## Assignment:
Below are some entries. Repeat exactly the lines from the one with "X12328928Y-15112976D02*" through the one with "X13100357Y-15208214D01*", and only those.

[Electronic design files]
━━━━━━━━━━━━━━━━
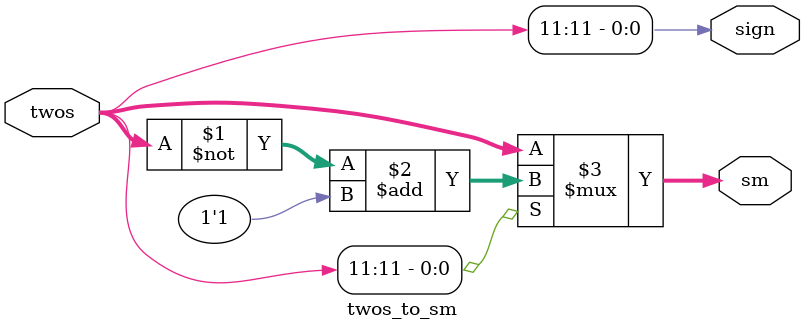
<source format=v>
`timescale 1ns / 1ps

module twos_to_sm(twos, sm, sign);

    input [11:0]	twos;	// twos complement representation
    output [11:0]	sm;		// sign magnitude representation
    output			sign;

    assign sign = twos[11];
    assign sm = (sign) ? (~twos[11:0] + 1'b1) : twos[11:0];
    
    /*
    if (sign)
        assign sm = ~twos[11:0] + 1'b1;
    else
        assign sm = twos[11:0];
    */
	
endmodule
</source>
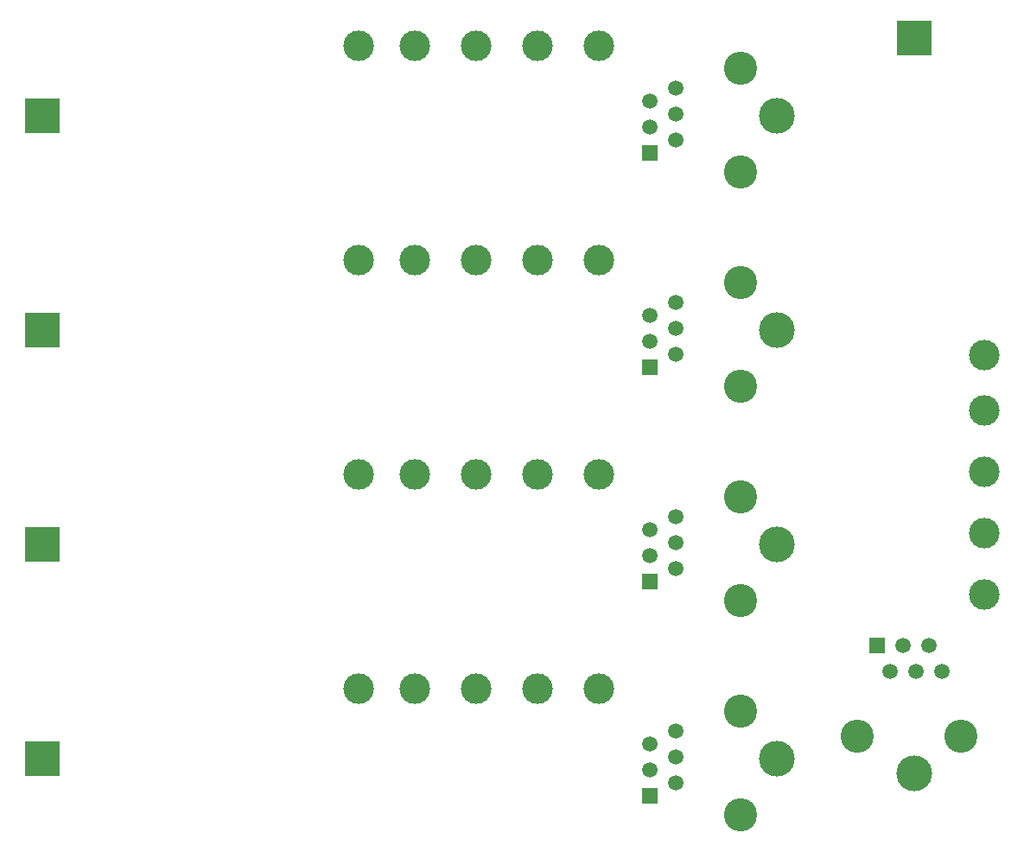
<source format=gbr>
%TF.GenerationSoftware,KiCad,Pcbnew,(5.1.9)-1*%
%TF.CreationDate,2021-04-05T17:54:05+02:00*%
%TF.ProjectId,IM350_AM550_multi,494d3335-305f-4414-9d35-35305f6d756c,rev?*%
%TF.SameCoordinates,Original*%
%TF.FileFunction,Soldermask,Bot*%
%TF.FilePolarity,Negative*%
%FSLAX46Y46*%
G04 Gerber Fmt 4.6, Leading zero omitted, Abs format (unit mm)*
G04 Created by KiCad (PCBNEW (5.1.9)-1) date 2021-04-05 17:54:05*
%MOMM*%
%LPD*%
G01*
G04 APERTURE LIST*
%ADD10R,1.520000X1.520000*%
%ADD11C,3.250000*%
%ADD12C,1.520000*%
%ADD13C,3.000000*%
%ADD14R,3.500000X3.500000*%
%ADD15C,3.500000*%
G04 APERTURE END LIST*
D10*
%TO.C,J7*%
X124800000Y-92500000D03*
D11*
X122890000Y-101390000D03*
D12*
X126070000Y-95040000D03*
X127340000Y-92500000D03*
X128610000Y-95040000D03*
X129880000Y-92500000D03*
X131150000Y-95040000D03*
D11*
X133050000Y-101390000D03*
%TD*%
%TO.C,J7*%
X111390000Y-98950000D03*
D12*
X105040000Y-100850000D03*
X102500000Y-102120000D03*
X105040000Y-103390000D03*
X102500000Y-104660000D03*
X105040000Y-105930000D03*
D11*
X111390000Y-109110000D03*
D10*
X102500000Y-107200000D03*
%TD*%
%TO.C,J7*%
X102500000Y-86200000D03*
D11*
X111390000Y-88110000D03*
D12*
X105040000Y-84930000D03*
X102500000Y-83660000D03*
X105040000Y-82390000D03*
X102500000Y-81120000D03*
X105040000Y-79850000D03*
D11*
X111390000Y-77950000D03*
%TD*%
%TO.C,J7*%
X111390000Y-56950000D03*
D12*
X105040000Y-58850000D03*
X102500000Y-60120000D03*
X105040000Y-61390000D03*
X102500000Y-62660000D03*
X105040000Y-63930000D03*
D11*
X111390000Y-67110000D03*
D10*
X102500000Y-65200000D03*
%TD*%
%TO.C,J7*%
X102500000Y-44200000D03*
D11*
X111390000Y-46110000D03*
D12*
X105040000Y-42930000D03*
X102500000Y-41660000D03*
X105040000Y-40390000D03*
X102500000Y-39120000D03*
X105040000Y-37850000D03*
D11*
X111390000Y-35950000D03*
%TD*%
D13*
%TO.C,J1*%
X135300000Y-87500000D03*
%TD*%
%TO.C,J4*%
X135300000Y-75500000D03*
%TD*%
%TO.C,J2*%
X135300000Y-64000000D03*
%TD*%
%TO.C,J6*%
X135300000Y-81500000D03*
%TD*%
%TO.C,J3*%
X135300000Y-69500000D03*
%TD*%
D14*
%TO.C,BT1*%
X128445000Y-33000000D03*
D15*
X128445000Y-105000000D03*
%TD*%
D13*
%TO.C,J4*%
X85500000Y-96700000D03*
%TD*%
%TO.C,J3*%
X79500000Y-96700000D03*
%TD*%
%TO.C,J2*%
X74000000Y-96700000D03*
%TD*%
%TO.C,J1*%
X97500000Y-96700000D03*
%TD*%
%TO.C,J6*%
X91500000Y-96700000D03*
%TD*%
D15*
%TO.C,BT1*%
X115000000Y-103555000D03*
D14*
X43000000Y-103555000D03*
%TD*%
D13*
%TO.C,J4*%
X85500000Y-75700000D03*
%TD*%
%TO.C,J3*%
X79500000Y-75700000D03*
%TD*%
%TO.C,J2*%
X74000000Y-75700000D03*
%TD*%
%TO.C,J1*%
X97500000Y-75700000D03*
%TD*%
D14*
%TO.C,BT1*%
X43000000Y-82555000D03*
D15*
X115000000Y-82555000D03*
%TD*%
D13*
%TO.C,J6*%
X91500000Y-75700000D03*
%TD*%
%TO.C,J6*%
X91500000Y-54700000D03*
%TD*%
%TO.C,J4*%
X85500000Y-54700000D03*
%TD*%
%TO.C,J3*%
X79500000Y-54700000D03*
%TD*%
%TO.C,J2*%
X74000000Y-54700000D03*
%TD*%
%TO.C,J1*%
X97500000Y-54700000D03*
%TD*%
D15*
%TO.C,BT1*%
X115000000Y-61555000D03*
D14*
X43000000Y-61555000D03*
%TD*%
%TO.C,BT1*%
X43000000Y-40555000D03*
D15*
X115000000Y-40555000D03*
%TD*%
D13*
%TO.C,J1*%
X97500000Y-33700000D03*
%TD*%
%TO.C,J2*%
X74000000Y-33700000D03*
%TD*%
%TO.C,J3*%
X79500000Y-33700000D03*
%TD*%
%TO.C,J4*%
X85500000Y-33700000D03*
%TD*%
%TO.C,J6*%
X91500000Y-33700000D03*
%TD*%
M02*

</source>
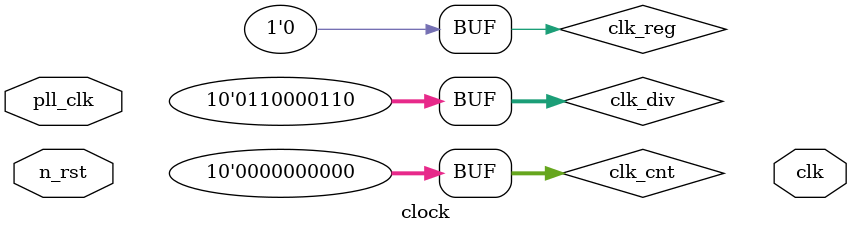
<source format=v>
module clock #(parameter BAUD_RATE = 9600) (
  input pll_clk, n_rst,
  output clk
);
  
  // BAUD_RATE: clk_div = [120MHz/(BAUD_RATE)*16] / 2 - 1

  always @(*) begin
    case(BAUD_RATE)
      4800: clk_div = 780;
      9600: clk_div = 390;
      14400: clk_div = 259;
      19200: clk_div = 194;
      38400: clk_div = 97;
      57600: clk_div = 64;
      115200: clk_div = 32;
      230400: clk_div = 15;
      460800: clk_div = 7;
      921600: clk_div = 3;
    endcase
  end

  // Divisor de frequência de clock
  reg [9:0] clk_div = 390;
  reg [9:0] clk_cnt = 0;
  reg clk_reg = 1'b0;

  always @(posedge pll_clk, negedge n_rst) begin
    
  end

endmodule
</source>
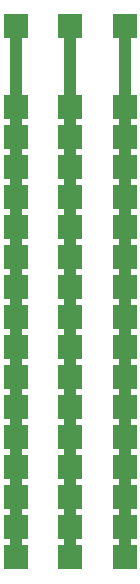
<source format=gbr>
%TF.GenerationSoftware,KiCad,Pcbnew,7.0.10*%
%TF.CreationDate,2024-03-18T20:08:07-06:00*%
%TF.ProjectId,Power_Breakout,506f7765-725f-4427-9265-616b6f75742e,rev?*%
%TF.SameCoordinates,Original*%
%TF.FileFunction,Copper,L1,Top*%
%TF.FilePolarity,Positive*%
%FSLAX46Y46*%
G04 Gerber Fmt 4.6, Leading zero omitted, Abs format (unit mm)*
G04 Created by KiCad (PCBNEW 7.0.10) date 2024-03-18 20:08:07*
%MOMM*%
%LPD*%
G01*
G04 APERTURE LIST*
%TA.AperFunction,ComponentPad*%
%ADD10R,2.140000X2.140000*%
%TD*%
%TA.AperFunction,Conductor*%
%ADD11C,1.000000*%
%TD*%
G04 APERTURE END LIST*
D10*
%TO.P,J6,1,Pin_1*%
%TO.N,/-12V*%
X12502000Y-9652000D03*
%TO.P,J6,2,Pin_2*%
X12502000Y-12192000D03*
%TO.P,J6,3,Pin_3*%
X12502000Y-14732000D03*
%TO.P,J6,4,Pin_4*%
X12502000Y-17272000D03*
%TO.P,J6,5,Pin_5*%
X12502000Y-19812000D03*
%TO.P,J6,6,Pin_6*%
X12502000Y-22352000D03*
%TO.P,J6,7,Pin_7*%
X12502000Y-24892000D03*
%TO.P,J6,8,Pin_8*%
X12502000Y-27432000D03*
%TO.P,J6,9,Pin_9*%
X12502000Y-29972000D03*
%TO.P,J6,10,Pin_10*%
X12502000Y-32512000D03*
%TO.P,J6,11,Pin_11*%
X12502000Y-35052000D03*
%TO.P,J6,12,Pin_12*%
X12502000Y-37592000D03*
%TO.P,J6,13,Pin_13*%
X12502000Y-40132000D03*
%TO.P,J6,14,Pin_14*%
X12502000Y-42672000D03*
%TO.P,J6,15,Pin_15*%
X12502000Y-45212000D03*
%TO.P,J6,16,Pin_16*%
X12502000Y-47752000D03*
%TD*%
%TO.P,J5,1,Pin_1*%
%TO.N,GND*%
X7902000Y-9652000D03*
%TO.P,J5,2,Pin_2*%
X7902000Y-12192000D03*
%TO.P,J5,3,Pin_3*%
X7902000Y-14732000D03*
%TO.P,J5,4,Pin_4*%
X7902000Y-17272000D03*
%TO.P,J5,5,Pin_5*%
X7902000Y-19812000D03*
%TO.P,J5,6,Pin_6*%
X7902000Y-22352000D03*
%TO.P,J5,7,Pin_7*%
X7902000Y-24892000D03*
%TO.P,J5,8,Pin_8*%
X7902000Y-27432000D03*
%TO.P,J5,9,Pin_9*%
X7902000Y-29972000D03*
%TO.P,J5,10,Pin_10*%
X7902000Y-32512000D03*
%TO.P,J5,11,Pin_11*%
X7902000Y-35052000D03*
%TO.P,J5,12,Pin_12*%
X7902000Y-37592000D03*
%TO.P,J5,13,Pin_13*%
X7902000Y-40132000D03*
%TO.P,J5,14,Pin_14*%
X7902000Y-42672000D03*
%TO.P,J5,15,Pin_15*%
X7902000Y-45212000D03*
%TO.P,J5,16,Pin_16*%
X7902000Y-47752000D03*
%TD*%
%TO.P,J4,1,Pin_1*%
%TO.N,/+12V*%
X3302000Y-9652000D03*
%TO.P,J4,2,Pin_2*%
X3302000Y-12192000D03*
%TO.P,J4,3,Pin_3*%
X3302000Y-14732000D03*
%TO.P,J4,4,Pin_4*%
X3302000Y-17272000D03*
%TO.P,J4,5,Pin_5*%
X3302000Y-19812000D03*
%TO.P,J4,6,Pin_6*%
X3302000Y-22352000D03*
%TO.P,J4,7,Pin_7*%
X3302000Y-24892000D03*
%TO.P,J4,8,Pin_8*%
X3302000Y-27432000D03*
%TO.P,J4,9,Pin_9*%
X3302000Y-29972000D03*
%TO.P,J4,10,Pin_10*%
X3302000Y-32512000D03*
%TO.P,J4,11,Pin_11*%
X3302000Y-35052000D03*
%TO.P,J4,12,Pin_12*%
X3302000Y-37592000D03*
%TO.P,J4,13,Pin_13*%
X3302000Y-40132000D03*
%TO.P,J4,14,Pin_14*%
X3302000Y-42672000D03*
%TO.P,J4,15,Pin_15*%
X3302000Y-45212000D03*
%TO.P,J4,16,Pin_16*%
X3302000Y-47752000D03*
%TD*%
%TO.P,J3,1,Pin_1*%
%TO.N,/-12V*%
X12502000Y-2794000D03*
%TD*%
%TO.P,J2,1,Pin_1*%
%TO.N,GND*%
X7902000Y-2794000D03*
%TD*%
%TO.P,J1,1,Pin_1*%
%TO.N,/+12V*%
X3302000Y-2794000D03*
%TD*%
D11*
%TO.N,/+12V*%
X3302000Y-40132000D02*
X3302000Y-42672000D01*
X3302000Y-35052000D02*
X3302000Y-37592000D01*
X3302000Y-29972000D02*
X3302000Y-32512000D01*
X3302000Y-24892000D02*
X3302000Y-27432000D01*
%TO.N,/-12V*%
X12502000Y-45212000D02*
X12502000Y-47752000D01*
X12502000Y-42672000D02*
X12502000Y-45212000D01*
X12502000Y-40132000D02*
X12502000Y-42672000D01*
X12502000Y-37592000D02*
X12502000Y-40132000D01*
X12502000Y-35052000D02*
X12502000Y-37592000D01*
X12502000Y-32512000D02*
X12502000Y-35052000D01*
X12502000Y-29972000D02*
X12502000Y-32512000D01*
X12502000Y-27432000D02*
X12502000Y-29972000D01*
X12502000Y-24892000D02*
X12502000Y-27432000D01*
X12502000Y-22352000D02*
X12502000Y-24892000D01*
X12502000Y-19812000D02*
X12502000Y-22352000D01*
X12502000Y-17272000D02*
X12502000Y-19812000D01*
X12502000Y-14732000D02*
X12502000Y-17272000D01*
X12502000Y-12192000D02*
X12502000Y-14732000D01*
X12502000Y-9652000D02*
X12502000Y-12192000D01*
X12502000Y-2794000D02*
X12502000Y-9652000D01*
%TO.N,GND*%
X7902000Y-45212000D02*
X7902000Y-47752000D01*
X7902000Y-42672000D02*
X7902000Y-45212000D01*
X7902000Y-40132000D02*
X7902000Y-42672000D01*
X7902000Y-37592000D02*
X7902000Y-40132000D01*
X7902000Y-35052000D02*
X7902000Y-37592000D01*
X7902000Y-32512000D02*
X7902000Y-35052000D01*
X7902000Y-29972000D02*
X7902000Y-32512000D01*
X7902000Y-27432000D02*
X7902000Y-29972000D01*
X7902000Y-24892000D02*
X7902000Y-27432000D01*
X7902000Y-22352000D02*
X7902000Y-24892000D01*
X7902000Y-19812000D02*
X7902000Y-22352000D01*
X7902000Y-17272000D02*
X7902000Y-19812000D01*
X7902000Y-14732000D02*
X7902000Y-17272000D01*
X7902000Y-12192000D02*
X7902000Y-14732000D01*
X7902000Y-9652000D02*
X7902000Y-12192000D01*
X7902000Y-2794000D02*
X7902000Y-9652000D01*
%TO.N,/+12V*%
X3302000Y-45212000D02*
X3302000Y-47752000D01*
X3302000Y-42672000D02*
X3302000Y-45212000D01*
X3302000Y-37592000D02*
X3302000Y-40132000D01*
X3302000Y-32512000D02*
X3302000Y-35052000D01*
X3302000Y-27432000D02*
X3302000Y-29972000D01*
X3302000Y-22352000D02*
X3302000Y-24892000D01*
X3302000Y-19812000D02*
X3302000Y-22352000D01*
X3302000Y-17272000D02*
X3302000Y-19812000D01*
X3302000Y-14732000D02*
X3302000Y-12192000D01*
X3302000Y-14732000D02*
X3302000Y-17272000D01*
X3302000Y-12192000D02*
X3302000Y-9652000D01*
X3302000Y-2794000D02*
X3302000Y-9652000D01*
%TD*%
M02*

</source>
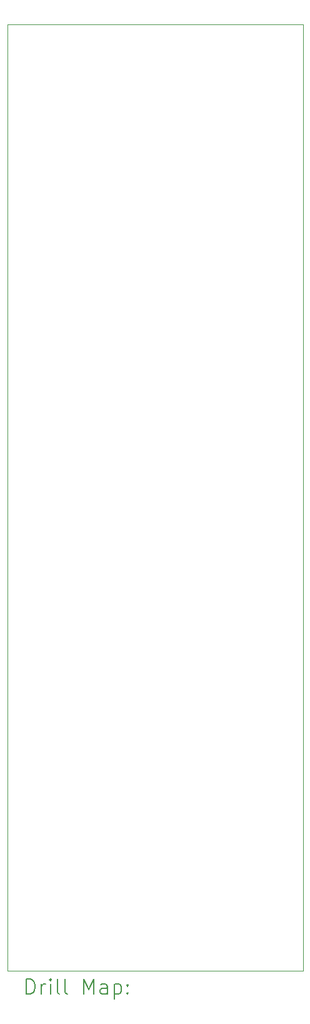
<source format=gbr>
%FSLAX45Y45*%
G04 Gerber Fmt 4.5, Leading zero omitted, Abs format (unit mm)*
G04 Created by KiCad (PCBNEW (6.0.6)) date 2022-10-26 12:52:25*
%MOMM*%
%LPD*%
G01*
G04 APERTURE LIST*
%TA.AperFunction,Profile*%
%ADD10C,0.050000*%
%TD*%
%ADD11C,0.200000*%
G04 APERTURE END LIST*
D10*
X11750000Y-2200000D02*
X11750000Y-14550000D01*
X11750000Y-15000000D02*
X11750000Y-14550000D01*
X11750000Y-2200000D02*
X15750000Y-2200000D01*
X15750000Y-15000000D02*
X11750000Y-15000000D01*
X15750000Y-2200000D02*
X15750000Y-15000000D01*
D11*
X12005119Y-15312976D02*
X12005119Y-15112976D01*
X12052738Y-15112976D01*
X12081309Y-15122500D01*
X12100357Y-15141548D01*
X12109881Y-15160595D01*
X12119405Y-15198690D01*
X12119405Y-15227262D01*
X12109881Y-15265357D01*
X12100357Y-15284405D01*
X12081309Y-15303452D01*
X12052738Y-15312976D01*
X12005119Y-15312976D01*
X12205119Y-15312976D02*
X12205119Y-15179643D01*
X12205119Y-15217738D02*
X12214643Y-15198690D01*
X12224166Y-15189167D01*
X12243214Y-15179643D01*
X12262262Y-15179643D01*
X12328928Y-15312976D02*
X12328928Y-15179643D01*
X12328928Y-15112976D02*
X12319405Y-15122500D01*
X12328928Y-15132024D01*
X12338452Y-15122500D01*
X12328928Y-15112976D01*
X12328928Y-15132024D01*
X12452738Y-15312976D02*
X12433690Y-15303452D01*
X12424166Y-15284405D01*
X12424166Y-15112976D01*
X12557500Y-15312976D02*
X12538452Y-15303452D01*
X12528928Y-15284405D01*
X12528928Y-15112976D01*
X12786071Y-15312976D02*
X12786071Y-15112976D01*
X12852738Y-15255833D01*
X12919405Y-15112976D01*
X12919405Y-15312976D01*
X13100357Y-15312976D02*
X13100357Y-15208214D01*
X13090833Y-15189167D01*
X13071786Y-15179643D01*
X13033690Y-15179643D01*
X13014643Y-15189167D01*
X13100357Y-15303452D02*
X13081309Y-15312976D01*
X13033690Y-15312976D01*
X13014643Y-15303452D01*
X13005119Y-15284405D01*
X13005119Y-15265357D01*
X13014643Y-15246309D01*
X13033690Y-15236786D01*
X13081309Y-15236786D01*
X13100357Y-15227262D01*
X13195595Y-15179643D02*
X13195595Y-15379643D01*
X13195595Y-15189167D02*
X13214643Y-15179643D01*
X13252738Y-15179643D01*
X13271786Y-15189167D01*
X13281309Y-15198690D01*
X13290833Y-15217738D01*
X13290833Y-15274881D01*
X13281309Y-15293928D01*
X13271786Y-15303452D01*
X13252738Y-15312976D01*
X13214643Y-15312976D01*
X13195595Y-15303452D01*
X13376547Y-15293928D02*
X13386071Y-15303452D01*
X13376547Y-15312976D01*
X13367024Y-15303452D01*
X13376547Y-15293928D01*
X13376547Y-15312976D01*
X13376547Y-15189167D02*
X13386071Y-15198690D01*
X13376547Y-15208214D01*
X13367024Y-15198690D01*
X13376547Y-15189167D01*
X13376547Y-15208214D01*
M02*

</source>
━━━━━━━━━━━━━━━━
## The completed task:
X12328928Y-15112976D02*
X12319405Y-15122500D01*
X12328928Y-15132024D01*
X12338452Y-15122500D01*
X12328928Y-15112976D01*
X12328928Y-15132024D01*
X12452738Y-15312976D02*
X12433690Y-15303452D01*
X12424166Y-15284405D01*
X12424166Y-15112976D01*
X12557500Y-15312976D02*
X12538452Y-15303452D01*
X12528928Y-15284405D01*
X12528928Y-15112976D01*
X12786071Y-15312976D02*
X12786071Y-15112976D01*
X12852738Y-15255833D01*
X12919405Y-15112976D01*
X12919405Y-15312976D01*
X13100357Y-15312976D02*
X13100357Y-15208214D01*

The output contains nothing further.